━━━ Extracted data ━━━

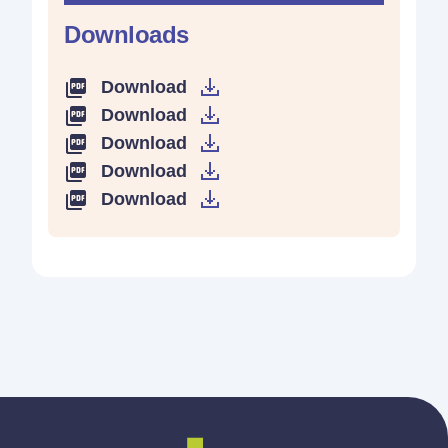
Downloads
Download
Download
Download
Download
Download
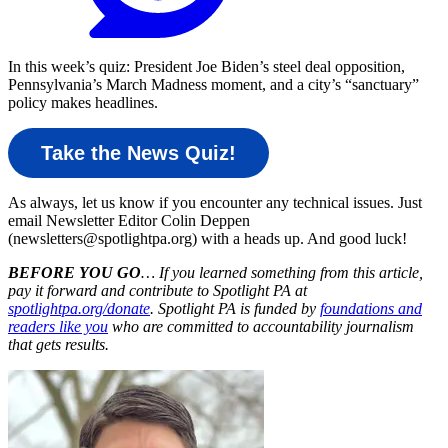
In this week’s quiz: President Joe Biden’s steel deal opposition,
Pennsylvania’s March Madness moment, and a city’s “sanctuary”
policy makes headlines.
Take the News Quiz!
As always, let us know if you encounter any technical issues. Just
email Newsletter Editor Colin Deppen
(newsletters@spotlightpa.org) with a heads up. And good luck!
BEFORE YOU GO
… If you learned something from this article,
pay it forward and contribute to Spotlight PA at
spotlightpa.org/donate
. Spotlight PA is funded by
foundations and
readers like you
who are committed to accountability journalism
that gets results.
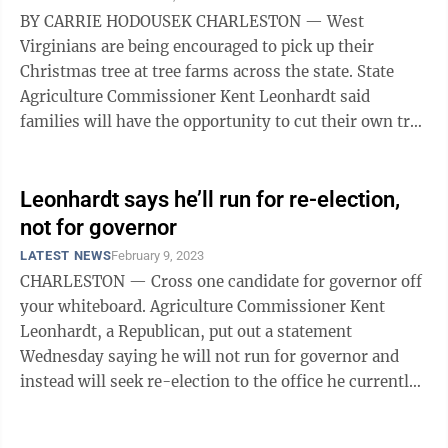
BY CARRIE HODOUSEK CHARLESTON — West
Virginians are being encouraged to pick up their
Christmas tree at tree farms across the state. State
Agriculture Commissioner Kent Leonhardt said
families will have the opportunity to cut their own tree
from about 40 farms in the state as part of ...
Leonhardt says he’ll run for re-election,
not for governor
LATEST NEWS
February 9, 2023
CHARLESTON — Cross one candidate for governor off
your whiteboard. Agriculture Commissioner Kent
Leonhardt, a Republican, put out a statement
Wednesday saying he will not run for governor and
instead will seek re-election to the office he currently
holds. “I began my political ...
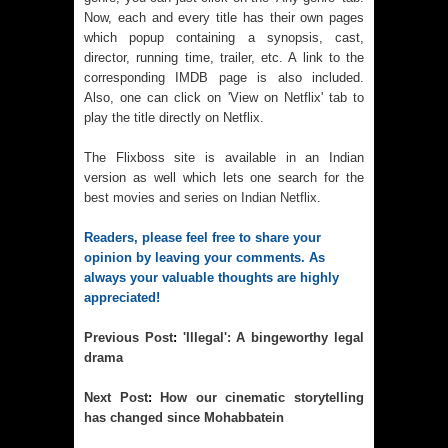
Now, each and every title has their own pages
which popup containing a synopsis, cast,
director, running time, trailer, etc. A link to the
corresponding IMDB page is also included.
Also, one can click on 'View on Netflix' tab to
play the title directly on Netflix.
The Flixboss site is available in an Indian
version as well which lets one search for the
best movies and series on Indian Netflix
.
Readers, please feel free to share your 
opinion by leaving your comments. As 
always your valuable thoughts are highly 
appreciated!
Previous 
Post
:
'Illegal': A bingeworthy legal
drama
Next 
Post
:
How our cinematic storytelling
has changed since Mohabbatein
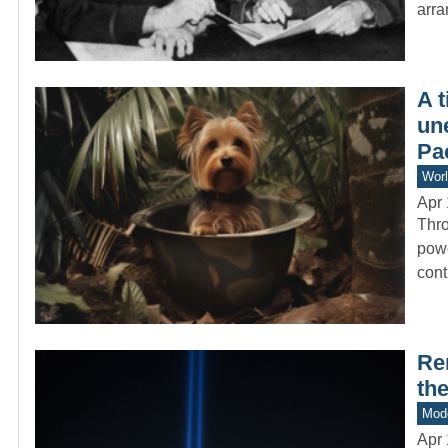
arr
A 
un
Pac
Worl
Apr 
Thro
powe
cont
Re
the
Mode
Apr 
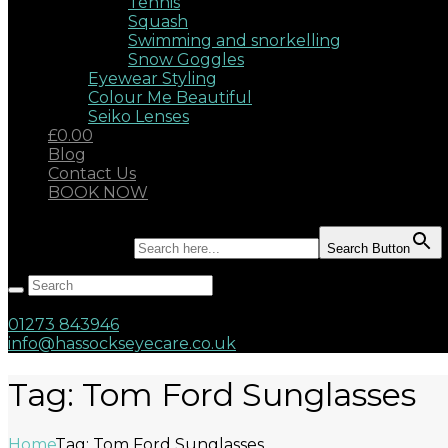
Tennis
Squash
Swimming and snorkelling
Snow Goggles
Eyewear Styling
Colour Me Beautiful
Seiko Lenses
£0.00
Blog
Contact Us
BOOK NOW
Search for:
Search Button
Hassocks, West Sussex, BN6 8AD
17 Keymer Road
01273 843946
info@hassockseyecare.co.uk
Tag: Tom Ford Sunglasses
Home
Tag: Tom Ford Sunglasses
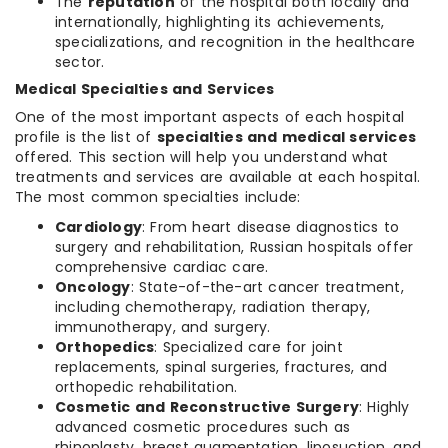
The
reputation
of the hospital both locally and
internationally, highlighting its achievements,
specializations, and recognition in the healthcare
sector.
Medical Specialties and Services
One of the most important aspects of each hospital
profile is the list of
specialties and medical services
offered. This section will help you understand what
treatments and services are available at each hospital.
The most common specialties include:
Cardiology
: From heart disease diagnostics to
surgery and rehabilitation, Russian hospitals offer
comprehensive cardiac care.
Oncology
: State-of-the-art cancer treatment,
including chemotherapy, radiation therapy,
immunotherapy, and surgery.
Orthopedics
: Specialized care for joint
replacements, spinal surgeries, fractures, and
orthopedic rehabilitation.
Cosmetic and Reconstructive Surgery
: Highly
advanced cosmetic procedures such as
rhinoplasty, breast augmentation, liposuction, and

━━━

• [Exercise goal]: Without changing a single word, set down all of the material again and leave out its pictures.

• [Task answer]:
Downloads
Download
Download
Download
Download
Download
In this week’s quiz: President Joe Biden’s steel deal opposition,
Pennsylvania’s March Madness moment, and a city’s “sanctuary”
policy makes headlines.
Take the News Quiz!
As always, let us know if you encounter any technical issues. Just
email Newsletter Editor Colin Deppen
(newsletters@spotlightpa.org) with a heads up. And good luck!
BEFORE YOU GO
… If you learned something from this article,
pay it forward and contribute to Spotlight PA at
spotlightpa.org/donate
. Spotlight PA is funded by
foundations and
readers like you
who are committed to accountability journalism
that gets results.
BY CARRIE HODOUSEK CHARLESTON — West
Virginians are being encouraged to pick up their
Christmas tree at tree farms across the state. State
Agriculture Commissioner Kent Leonhardt said
families will have the opportunity to cut their own tree
from about 40 farms in the state as part of ...
Leonhardt says he’ll run for re-election,
not for governor
LATEST NEWS
February 9, 2023
CHARLESTON — Cross one candidate for governor off
your whiteboard. Agriculture Commissioner Kent
Leonhardt, a Republican, put out a statement
Wednesday saying he will not run for governor and
instead will seek re-election to the office he currently
holds. “I began my political ...
Now, each and every title has their own pages
which popup containing a synopsis, cast,
director, running time, trailer, etc. A link to the
corresponding IMDB page is also included.
Also, one can click on 'View on Netflix' tab to
play the title directly on Netflix.
The Flixboss site is available in an Indian
version as well which lets one search for the
best movies and series on Indian Netflix
.
Readers, please feel free to share your 
opinion by leaving your comments. As 
always your valuable thoughts are highly 
appreciated!
Previous 
Post
:
'Illegal': A bingeworthy legal
drama
Next 
Post
:
How our cinematic storytelling
has changed since Mohabbatein
arr
A 
un
Pac
Worl
Apr 
Thro
powe
cont
Re
the
Mode
Apr 
Tennis
Squash
Swimming and snorkelling
Snow Goggles
Eyewear Styling
Colour Me Beautiful
Seiko Lenses
£0.00
Blog
Contact Us
BOOK NOW
Search for:
Search Button
Hassocks, West Sussex, BN6 8AD
17 Keymer Road
01273 843946
info@hassockseyecare.co.uk
Tag: Tom Ford Sunglasses
Home
Tag: Tom Ford Sunglasses
The
reputation
of the hospital both locally and
internationally, highlighting its achievements,
specializations, and recognition in the healthcare
sector.
Medical Specialties and Services
One of the most important aspects of each hospital
profile is the list of
specialties and medical services
offered. This section will help you understand what
treatments and services are available at each hospital.
The most common specialties include:
Cardiology
: From heart disease diagnostics to
surgery and rehabilitation, Russian hospitals offer
comprehensive cardiac care.
Oncology
: State-of-the-art cancer treatment,
including chemotherapy, radiation therapy,
immunotherapy, and surgery.
Orthopedics
: Specialized care for joint
replacements, spinal surgeries, fractures, and
orthopedic rehabilitation.
Cosmetic and Reconstructive Surgery
: Highly
advanced cosmetic procedures such as
rhinoplasty, breast augmentation, liposuction, and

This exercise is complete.